Provenance verification
For npm-sourced skills, skilltap verifies SLSA Build Level 2 attestations via Sigstore. This confirms that the tarball was built by a specific GitHub Actions workflow from a known source repository.
For git-sourced skills, skilltap checks GitHub artifact attestations when the gh CLI is installed and available on your PATH.

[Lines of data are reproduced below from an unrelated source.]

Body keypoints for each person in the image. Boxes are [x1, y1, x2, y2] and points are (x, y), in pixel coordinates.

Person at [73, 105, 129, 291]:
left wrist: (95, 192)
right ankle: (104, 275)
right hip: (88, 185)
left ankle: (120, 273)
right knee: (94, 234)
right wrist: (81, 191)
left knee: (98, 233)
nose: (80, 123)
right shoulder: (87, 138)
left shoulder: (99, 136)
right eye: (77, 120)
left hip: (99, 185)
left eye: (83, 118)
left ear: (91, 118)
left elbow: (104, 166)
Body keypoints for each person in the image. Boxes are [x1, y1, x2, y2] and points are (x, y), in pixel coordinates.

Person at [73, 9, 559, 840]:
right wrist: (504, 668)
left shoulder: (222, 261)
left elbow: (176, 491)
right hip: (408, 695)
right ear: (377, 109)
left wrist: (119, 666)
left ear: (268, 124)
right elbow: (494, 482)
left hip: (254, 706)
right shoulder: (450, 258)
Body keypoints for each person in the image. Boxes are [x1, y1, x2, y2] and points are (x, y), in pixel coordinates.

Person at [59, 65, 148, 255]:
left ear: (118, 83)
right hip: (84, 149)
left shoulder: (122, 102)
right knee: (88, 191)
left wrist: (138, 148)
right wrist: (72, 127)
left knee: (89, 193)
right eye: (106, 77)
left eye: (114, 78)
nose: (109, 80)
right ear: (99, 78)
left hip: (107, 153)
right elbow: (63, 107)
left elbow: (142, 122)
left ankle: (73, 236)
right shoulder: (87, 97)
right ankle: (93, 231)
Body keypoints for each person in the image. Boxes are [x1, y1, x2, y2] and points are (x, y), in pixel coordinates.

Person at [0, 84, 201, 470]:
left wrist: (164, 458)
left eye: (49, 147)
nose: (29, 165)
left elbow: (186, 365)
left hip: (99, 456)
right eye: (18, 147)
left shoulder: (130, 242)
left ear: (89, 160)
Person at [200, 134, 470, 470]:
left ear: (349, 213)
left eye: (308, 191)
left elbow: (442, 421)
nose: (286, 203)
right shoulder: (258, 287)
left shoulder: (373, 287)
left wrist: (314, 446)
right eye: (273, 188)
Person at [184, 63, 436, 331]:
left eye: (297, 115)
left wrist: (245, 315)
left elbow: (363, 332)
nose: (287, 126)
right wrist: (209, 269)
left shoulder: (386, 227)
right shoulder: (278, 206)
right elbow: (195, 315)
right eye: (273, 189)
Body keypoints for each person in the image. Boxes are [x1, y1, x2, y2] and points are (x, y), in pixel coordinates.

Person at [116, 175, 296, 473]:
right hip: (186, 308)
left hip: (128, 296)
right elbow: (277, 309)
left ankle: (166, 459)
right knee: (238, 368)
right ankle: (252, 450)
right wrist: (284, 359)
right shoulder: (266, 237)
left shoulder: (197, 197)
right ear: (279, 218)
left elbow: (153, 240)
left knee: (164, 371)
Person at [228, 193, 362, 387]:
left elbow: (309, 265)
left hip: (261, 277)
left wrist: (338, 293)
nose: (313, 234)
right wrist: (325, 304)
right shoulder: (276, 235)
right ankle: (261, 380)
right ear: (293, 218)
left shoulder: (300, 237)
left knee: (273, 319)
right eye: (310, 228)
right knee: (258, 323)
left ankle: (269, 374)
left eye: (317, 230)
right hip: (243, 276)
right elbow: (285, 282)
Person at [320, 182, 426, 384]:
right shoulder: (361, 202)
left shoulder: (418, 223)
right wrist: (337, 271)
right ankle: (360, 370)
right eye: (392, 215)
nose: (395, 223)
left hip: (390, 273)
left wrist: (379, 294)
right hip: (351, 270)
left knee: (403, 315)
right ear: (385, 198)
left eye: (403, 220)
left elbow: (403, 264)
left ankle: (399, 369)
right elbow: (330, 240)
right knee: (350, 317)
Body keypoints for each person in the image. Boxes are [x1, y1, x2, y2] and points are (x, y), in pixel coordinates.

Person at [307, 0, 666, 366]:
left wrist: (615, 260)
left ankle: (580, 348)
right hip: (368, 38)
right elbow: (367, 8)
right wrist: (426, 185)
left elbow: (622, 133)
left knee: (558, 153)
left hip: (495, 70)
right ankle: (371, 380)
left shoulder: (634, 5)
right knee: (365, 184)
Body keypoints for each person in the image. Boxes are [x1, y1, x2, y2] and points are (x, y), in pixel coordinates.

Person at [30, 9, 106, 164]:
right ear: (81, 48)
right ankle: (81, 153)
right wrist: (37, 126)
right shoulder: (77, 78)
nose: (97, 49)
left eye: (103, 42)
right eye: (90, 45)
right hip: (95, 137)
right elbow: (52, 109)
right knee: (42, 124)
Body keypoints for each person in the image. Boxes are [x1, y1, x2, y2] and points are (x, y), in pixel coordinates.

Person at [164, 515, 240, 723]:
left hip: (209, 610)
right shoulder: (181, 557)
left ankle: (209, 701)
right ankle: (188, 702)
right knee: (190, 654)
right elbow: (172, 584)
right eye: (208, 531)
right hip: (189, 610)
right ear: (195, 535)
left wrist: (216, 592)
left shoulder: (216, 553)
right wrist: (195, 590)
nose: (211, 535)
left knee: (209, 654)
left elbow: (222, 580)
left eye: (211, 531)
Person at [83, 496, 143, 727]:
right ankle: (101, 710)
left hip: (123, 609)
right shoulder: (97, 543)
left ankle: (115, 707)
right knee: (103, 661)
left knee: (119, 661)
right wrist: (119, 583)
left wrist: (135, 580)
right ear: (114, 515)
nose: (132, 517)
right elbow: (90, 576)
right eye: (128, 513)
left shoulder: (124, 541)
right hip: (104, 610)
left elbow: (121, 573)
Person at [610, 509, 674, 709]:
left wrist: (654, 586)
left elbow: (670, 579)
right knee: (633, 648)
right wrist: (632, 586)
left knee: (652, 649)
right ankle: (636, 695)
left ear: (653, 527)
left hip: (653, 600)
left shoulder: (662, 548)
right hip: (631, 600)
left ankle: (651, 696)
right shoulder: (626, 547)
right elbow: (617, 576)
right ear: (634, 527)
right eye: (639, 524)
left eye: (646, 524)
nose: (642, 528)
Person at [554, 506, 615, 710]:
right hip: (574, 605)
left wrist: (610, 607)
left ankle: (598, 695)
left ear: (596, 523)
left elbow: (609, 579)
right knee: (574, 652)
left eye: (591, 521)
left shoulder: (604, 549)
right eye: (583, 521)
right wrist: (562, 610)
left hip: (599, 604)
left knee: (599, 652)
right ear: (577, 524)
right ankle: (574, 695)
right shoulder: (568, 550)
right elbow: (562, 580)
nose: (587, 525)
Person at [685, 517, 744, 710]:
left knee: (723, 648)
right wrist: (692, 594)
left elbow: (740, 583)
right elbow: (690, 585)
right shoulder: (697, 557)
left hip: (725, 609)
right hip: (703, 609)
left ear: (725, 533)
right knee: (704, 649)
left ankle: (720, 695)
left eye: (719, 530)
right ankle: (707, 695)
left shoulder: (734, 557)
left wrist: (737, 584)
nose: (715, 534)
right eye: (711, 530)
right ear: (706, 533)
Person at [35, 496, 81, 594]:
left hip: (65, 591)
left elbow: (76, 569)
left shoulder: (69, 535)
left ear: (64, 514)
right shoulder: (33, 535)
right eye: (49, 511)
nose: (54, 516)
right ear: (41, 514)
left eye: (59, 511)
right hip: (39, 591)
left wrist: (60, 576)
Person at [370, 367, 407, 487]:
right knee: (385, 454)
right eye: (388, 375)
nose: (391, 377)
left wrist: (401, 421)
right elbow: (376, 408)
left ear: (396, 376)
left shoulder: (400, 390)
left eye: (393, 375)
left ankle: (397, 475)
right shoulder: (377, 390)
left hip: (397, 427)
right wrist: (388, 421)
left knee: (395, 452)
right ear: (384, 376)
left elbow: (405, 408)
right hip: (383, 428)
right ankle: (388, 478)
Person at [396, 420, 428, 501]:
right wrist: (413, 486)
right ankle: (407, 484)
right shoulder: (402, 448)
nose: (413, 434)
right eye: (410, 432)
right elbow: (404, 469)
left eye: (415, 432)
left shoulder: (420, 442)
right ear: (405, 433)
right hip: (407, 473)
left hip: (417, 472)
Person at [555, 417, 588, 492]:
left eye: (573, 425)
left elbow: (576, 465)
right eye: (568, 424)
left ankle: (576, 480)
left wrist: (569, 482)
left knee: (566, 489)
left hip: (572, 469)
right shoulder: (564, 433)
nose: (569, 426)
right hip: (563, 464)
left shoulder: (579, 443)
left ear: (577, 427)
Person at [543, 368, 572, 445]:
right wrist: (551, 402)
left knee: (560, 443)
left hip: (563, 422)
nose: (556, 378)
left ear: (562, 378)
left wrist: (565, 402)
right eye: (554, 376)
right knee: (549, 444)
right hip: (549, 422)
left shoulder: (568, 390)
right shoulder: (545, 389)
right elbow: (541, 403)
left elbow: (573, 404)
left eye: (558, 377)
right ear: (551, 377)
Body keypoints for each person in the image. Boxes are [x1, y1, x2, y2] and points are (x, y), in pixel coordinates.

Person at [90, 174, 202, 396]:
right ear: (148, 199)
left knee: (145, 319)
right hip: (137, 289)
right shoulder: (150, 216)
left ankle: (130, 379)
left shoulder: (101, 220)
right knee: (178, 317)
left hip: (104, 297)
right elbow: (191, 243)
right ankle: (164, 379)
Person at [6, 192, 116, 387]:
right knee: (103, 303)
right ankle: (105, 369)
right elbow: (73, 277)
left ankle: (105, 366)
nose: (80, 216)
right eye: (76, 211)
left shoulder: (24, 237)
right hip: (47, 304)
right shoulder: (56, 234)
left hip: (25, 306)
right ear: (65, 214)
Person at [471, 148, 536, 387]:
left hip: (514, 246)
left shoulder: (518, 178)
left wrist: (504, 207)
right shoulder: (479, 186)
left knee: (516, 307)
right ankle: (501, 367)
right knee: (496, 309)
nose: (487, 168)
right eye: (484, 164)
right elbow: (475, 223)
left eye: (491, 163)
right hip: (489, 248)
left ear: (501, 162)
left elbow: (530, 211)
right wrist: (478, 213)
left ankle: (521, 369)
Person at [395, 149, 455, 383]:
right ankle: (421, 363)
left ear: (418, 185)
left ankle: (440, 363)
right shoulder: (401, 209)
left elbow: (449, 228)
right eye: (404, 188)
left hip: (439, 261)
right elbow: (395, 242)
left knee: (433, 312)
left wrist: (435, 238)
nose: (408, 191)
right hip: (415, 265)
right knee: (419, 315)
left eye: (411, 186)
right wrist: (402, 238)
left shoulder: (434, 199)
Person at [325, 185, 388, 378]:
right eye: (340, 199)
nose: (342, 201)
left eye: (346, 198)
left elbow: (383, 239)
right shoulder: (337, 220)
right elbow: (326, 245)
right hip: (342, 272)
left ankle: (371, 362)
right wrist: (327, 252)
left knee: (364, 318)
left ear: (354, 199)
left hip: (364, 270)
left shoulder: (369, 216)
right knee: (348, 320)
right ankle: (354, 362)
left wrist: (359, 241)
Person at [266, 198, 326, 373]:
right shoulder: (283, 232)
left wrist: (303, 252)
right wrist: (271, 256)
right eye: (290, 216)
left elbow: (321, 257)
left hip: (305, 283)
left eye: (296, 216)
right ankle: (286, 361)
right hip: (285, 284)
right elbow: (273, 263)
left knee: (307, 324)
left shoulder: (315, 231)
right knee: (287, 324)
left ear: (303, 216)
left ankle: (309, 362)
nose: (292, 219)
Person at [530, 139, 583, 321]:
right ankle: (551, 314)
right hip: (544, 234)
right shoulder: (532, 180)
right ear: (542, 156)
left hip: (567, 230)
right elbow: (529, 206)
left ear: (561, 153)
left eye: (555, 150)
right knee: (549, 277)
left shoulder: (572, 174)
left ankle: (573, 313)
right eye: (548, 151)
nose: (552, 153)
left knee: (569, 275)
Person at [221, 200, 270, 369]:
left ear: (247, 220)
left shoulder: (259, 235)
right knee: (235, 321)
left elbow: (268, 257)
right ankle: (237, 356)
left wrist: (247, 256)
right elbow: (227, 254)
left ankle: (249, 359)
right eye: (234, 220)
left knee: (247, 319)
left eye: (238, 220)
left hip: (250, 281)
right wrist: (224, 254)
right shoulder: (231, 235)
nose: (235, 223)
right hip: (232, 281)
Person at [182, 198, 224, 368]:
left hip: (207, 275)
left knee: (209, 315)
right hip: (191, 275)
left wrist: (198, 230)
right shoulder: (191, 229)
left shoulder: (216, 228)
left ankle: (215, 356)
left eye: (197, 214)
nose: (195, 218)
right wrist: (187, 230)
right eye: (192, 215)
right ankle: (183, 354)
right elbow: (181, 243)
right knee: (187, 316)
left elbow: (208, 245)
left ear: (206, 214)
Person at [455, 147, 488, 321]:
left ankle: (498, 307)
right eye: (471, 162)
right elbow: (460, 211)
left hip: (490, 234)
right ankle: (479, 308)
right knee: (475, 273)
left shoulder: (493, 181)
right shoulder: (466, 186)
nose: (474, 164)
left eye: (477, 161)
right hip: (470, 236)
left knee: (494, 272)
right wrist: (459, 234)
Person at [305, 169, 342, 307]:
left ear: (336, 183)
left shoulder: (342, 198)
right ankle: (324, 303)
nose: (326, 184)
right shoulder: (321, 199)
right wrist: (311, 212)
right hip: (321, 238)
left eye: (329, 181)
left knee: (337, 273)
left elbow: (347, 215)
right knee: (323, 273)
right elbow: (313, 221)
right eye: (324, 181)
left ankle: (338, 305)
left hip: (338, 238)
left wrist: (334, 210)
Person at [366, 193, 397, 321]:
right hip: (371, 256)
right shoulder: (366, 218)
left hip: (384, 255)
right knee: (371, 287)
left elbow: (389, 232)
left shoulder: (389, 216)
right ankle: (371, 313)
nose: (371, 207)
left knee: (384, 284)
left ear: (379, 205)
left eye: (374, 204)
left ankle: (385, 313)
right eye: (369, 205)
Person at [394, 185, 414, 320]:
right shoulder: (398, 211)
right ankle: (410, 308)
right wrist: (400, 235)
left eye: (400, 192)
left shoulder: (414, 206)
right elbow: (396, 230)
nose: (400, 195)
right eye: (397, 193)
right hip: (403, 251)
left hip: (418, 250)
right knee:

Automatic and non-blocking
Trust verification runs automatically at install time and is re-verified on every update. Verification failures always degrade gracefully — a failed Sigstore check returns unverified, not an error. No configuration is required.
Where trust is shown
Trust tier appears in skilltap skills (unified view), skilltap skills info, and skilltap find:
$ skilltap skills
Global (.agents/skills/) — 2 skills
Name Status Agents Source
commit-helper managed claude-code npm:@user/commit-helper
my-local-skill managed — local$ skilltap skills info commit-helper
name: commit-helper
description: Generates conventional commit messages
scope: global
source: npm:@user/commit-helper
ref: 1.2.0
sha: —
trust: ✓ Provenance verified
source: github.com/user/commit-helper
build: .github/workflows/release.yml
log: https://search.sigstore.dev/...
path: /home/user/.agents/skills/commit-helper
agents: claude-code
installed: 2026-02-28T12:00:00.000Z
updated: 2026-02-28T12:00:00.000ZAgent mode
When agent mode is enabled, skilltap uses the [security.agent] settings. The defaults are strict (scan=static, on_warn=fail, require_scan=true), but agent mode is fully configurable — you can set any security level including none.
Configure agent security independently:
skilltap config security --preset strict --mode agentOutput in agent mode is machine-readable. Security failures emit a stop directive telling the calling agent not to proceed.